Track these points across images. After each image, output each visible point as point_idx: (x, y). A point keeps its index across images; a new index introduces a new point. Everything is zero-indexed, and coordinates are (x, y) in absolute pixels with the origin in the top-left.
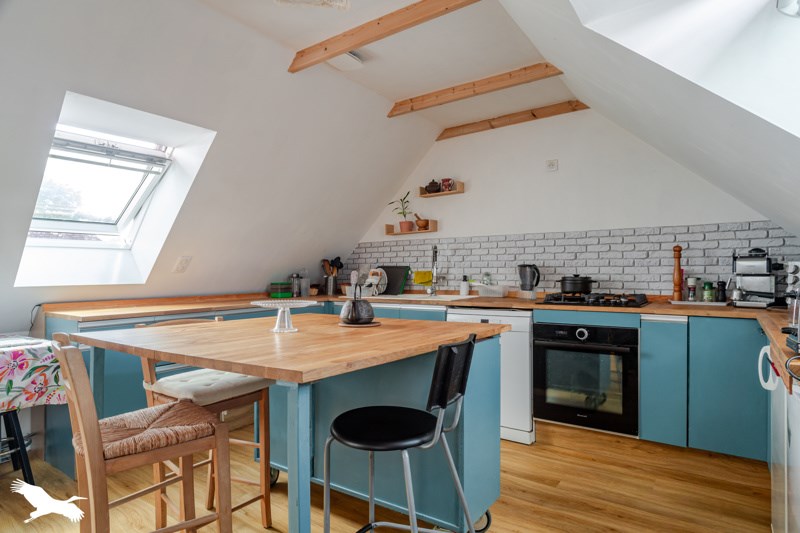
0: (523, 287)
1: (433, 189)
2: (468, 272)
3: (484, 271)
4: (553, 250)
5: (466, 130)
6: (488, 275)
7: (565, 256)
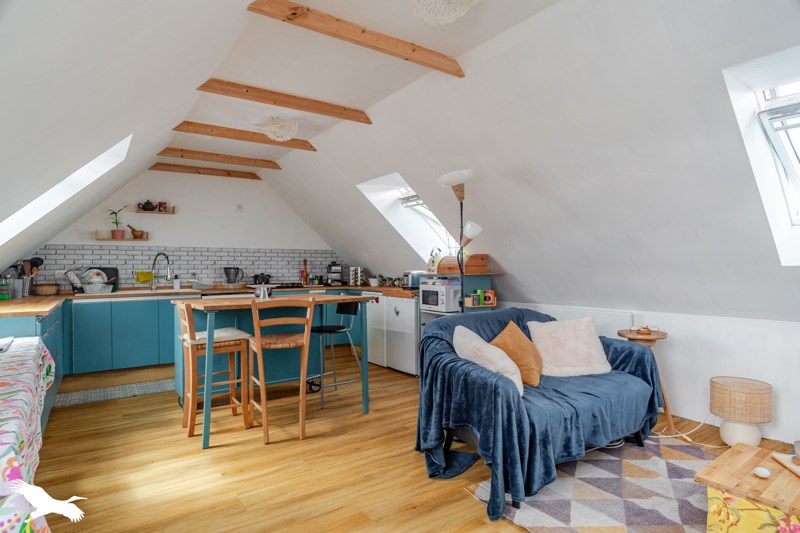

#####

Problem statement: Lay out the material above as a Markdown table with the columns "Row" and "Line," giving each line its sequential number and omitting blank lines. Leave the pictures out of the answer.

Written reply:
| Row | Line |
|---|---|
| 1 | Track these points across images. After each image, output each visible point as point_idx: (x, y). A point keeps its index across images; a new index introduces a new point. Everything is zero-indexed, and coordinates are (x, y) in absolute pixels with the origin in the top-left. |
| 2 | 0: (523, 287) |
| 3 | 1: (433, 189) |
| 4 | 2: (468, 272) |
| 5 | 3: (484, 271) |
| 6 | 4: (553, 250) |
| 7 | 5: (466, 130) |
| 8 | 6: (488, 275) |
| 9 | 7: (565, 256) |